→ **THE PROBLEM**
Pick out every line in the material below that contains the string "once".

→ **MATERIAL PROVIDED**
'''

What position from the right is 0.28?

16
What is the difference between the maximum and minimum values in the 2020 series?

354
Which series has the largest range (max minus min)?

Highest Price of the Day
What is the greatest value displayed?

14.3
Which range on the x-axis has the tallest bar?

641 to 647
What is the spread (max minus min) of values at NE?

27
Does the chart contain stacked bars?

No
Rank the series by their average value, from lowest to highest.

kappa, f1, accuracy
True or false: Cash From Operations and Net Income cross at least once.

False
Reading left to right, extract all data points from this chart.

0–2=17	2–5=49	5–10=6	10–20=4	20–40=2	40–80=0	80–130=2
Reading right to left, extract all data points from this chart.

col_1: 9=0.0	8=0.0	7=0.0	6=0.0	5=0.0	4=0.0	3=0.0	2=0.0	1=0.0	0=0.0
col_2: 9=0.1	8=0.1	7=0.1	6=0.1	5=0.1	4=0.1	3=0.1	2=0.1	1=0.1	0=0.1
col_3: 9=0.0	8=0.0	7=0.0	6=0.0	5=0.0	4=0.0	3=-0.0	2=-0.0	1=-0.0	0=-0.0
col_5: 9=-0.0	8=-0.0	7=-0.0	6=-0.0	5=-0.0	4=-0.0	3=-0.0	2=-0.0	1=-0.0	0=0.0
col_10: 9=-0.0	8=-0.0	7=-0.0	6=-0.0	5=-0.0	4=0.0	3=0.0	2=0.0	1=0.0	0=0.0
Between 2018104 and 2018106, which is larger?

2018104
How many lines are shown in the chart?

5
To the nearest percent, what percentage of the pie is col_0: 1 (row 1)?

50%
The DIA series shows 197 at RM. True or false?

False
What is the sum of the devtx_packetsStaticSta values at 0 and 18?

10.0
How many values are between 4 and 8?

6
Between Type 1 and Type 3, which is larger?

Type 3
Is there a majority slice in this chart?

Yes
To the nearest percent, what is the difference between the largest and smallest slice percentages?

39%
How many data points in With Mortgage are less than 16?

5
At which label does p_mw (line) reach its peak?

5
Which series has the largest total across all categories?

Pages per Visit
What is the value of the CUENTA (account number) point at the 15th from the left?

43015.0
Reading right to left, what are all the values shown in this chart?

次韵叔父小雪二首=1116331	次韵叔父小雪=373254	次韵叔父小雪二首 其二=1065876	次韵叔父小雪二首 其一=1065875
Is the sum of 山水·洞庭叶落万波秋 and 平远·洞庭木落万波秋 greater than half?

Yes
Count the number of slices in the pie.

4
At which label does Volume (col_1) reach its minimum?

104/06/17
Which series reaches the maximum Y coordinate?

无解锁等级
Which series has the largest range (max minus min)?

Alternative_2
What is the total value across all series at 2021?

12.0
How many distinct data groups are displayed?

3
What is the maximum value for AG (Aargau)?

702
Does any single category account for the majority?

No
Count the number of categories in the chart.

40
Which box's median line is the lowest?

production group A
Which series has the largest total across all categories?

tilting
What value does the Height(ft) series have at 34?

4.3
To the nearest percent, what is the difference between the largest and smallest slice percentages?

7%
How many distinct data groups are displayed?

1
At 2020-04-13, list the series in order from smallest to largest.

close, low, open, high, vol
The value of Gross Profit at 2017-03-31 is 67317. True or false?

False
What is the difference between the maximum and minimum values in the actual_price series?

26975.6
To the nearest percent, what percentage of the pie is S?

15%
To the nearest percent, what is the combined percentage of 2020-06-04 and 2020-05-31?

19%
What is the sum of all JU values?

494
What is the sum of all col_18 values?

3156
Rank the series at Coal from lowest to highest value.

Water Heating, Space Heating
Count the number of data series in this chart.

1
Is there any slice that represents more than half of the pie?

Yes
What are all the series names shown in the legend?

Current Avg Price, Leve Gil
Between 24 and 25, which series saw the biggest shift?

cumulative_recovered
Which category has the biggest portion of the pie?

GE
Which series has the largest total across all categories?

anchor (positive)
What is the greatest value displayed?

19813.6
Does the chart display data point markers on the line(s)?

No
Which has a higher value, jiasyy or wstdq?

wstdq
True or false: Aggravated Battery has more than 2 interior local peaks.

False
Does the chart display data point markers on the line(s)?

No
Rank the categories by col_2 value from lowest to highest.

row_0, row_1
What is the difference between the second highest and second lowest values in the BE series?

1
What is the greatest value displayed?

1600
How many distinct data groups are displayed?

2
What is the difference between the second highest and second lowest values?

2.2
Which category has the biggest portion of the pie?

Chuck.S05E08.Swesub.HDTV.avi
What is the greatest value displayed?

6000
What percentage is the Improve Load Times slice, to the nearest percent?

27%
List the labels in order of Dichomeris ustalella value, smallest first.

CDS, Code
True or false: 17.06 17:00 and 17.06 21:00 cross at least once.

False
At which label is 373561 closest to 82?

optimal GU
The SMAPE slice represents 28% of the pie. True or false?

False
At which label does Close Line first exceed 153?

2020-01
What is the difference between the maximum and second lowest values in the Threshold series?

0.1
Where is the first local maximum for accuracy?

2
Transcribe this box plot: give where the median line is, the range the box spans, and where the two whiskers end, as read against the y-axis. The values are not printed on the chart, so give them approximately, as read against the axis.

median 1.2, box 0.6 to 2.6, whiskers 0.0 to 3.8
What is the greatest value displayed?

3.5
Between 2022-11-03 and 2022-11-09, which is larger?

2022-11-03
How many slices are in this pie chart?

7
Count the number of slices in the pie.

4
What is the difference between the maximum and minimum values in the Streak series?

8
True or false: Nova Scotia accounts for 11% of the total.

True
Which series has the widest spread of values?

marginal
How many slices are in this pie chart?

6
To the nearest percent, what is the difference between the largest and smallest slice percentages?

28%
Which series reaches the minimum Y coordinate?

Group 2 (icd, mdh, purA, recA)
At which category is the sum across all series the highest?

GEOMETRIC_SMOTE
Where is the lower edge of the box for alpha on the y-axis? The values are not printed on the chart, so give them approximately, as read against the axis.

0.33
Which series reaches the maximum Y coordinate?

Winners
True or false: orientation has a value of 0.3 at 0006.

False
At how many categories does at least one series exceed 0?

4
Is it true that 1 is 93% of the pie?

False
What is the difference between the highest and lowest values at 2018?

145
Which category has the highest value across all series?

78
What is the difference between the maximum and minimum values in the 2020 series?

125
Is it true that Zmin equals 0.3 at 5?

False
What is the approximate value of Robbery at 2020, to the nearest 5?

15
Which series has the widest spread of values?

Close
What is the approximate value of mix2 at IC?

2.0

'''

→ **ANSWER FOR THIS EXERCISE**
True or false: Cash From Operations and Net Income cross at least once.
True or false: 17.06 17:00 and 17.06 21:00 cross at least once.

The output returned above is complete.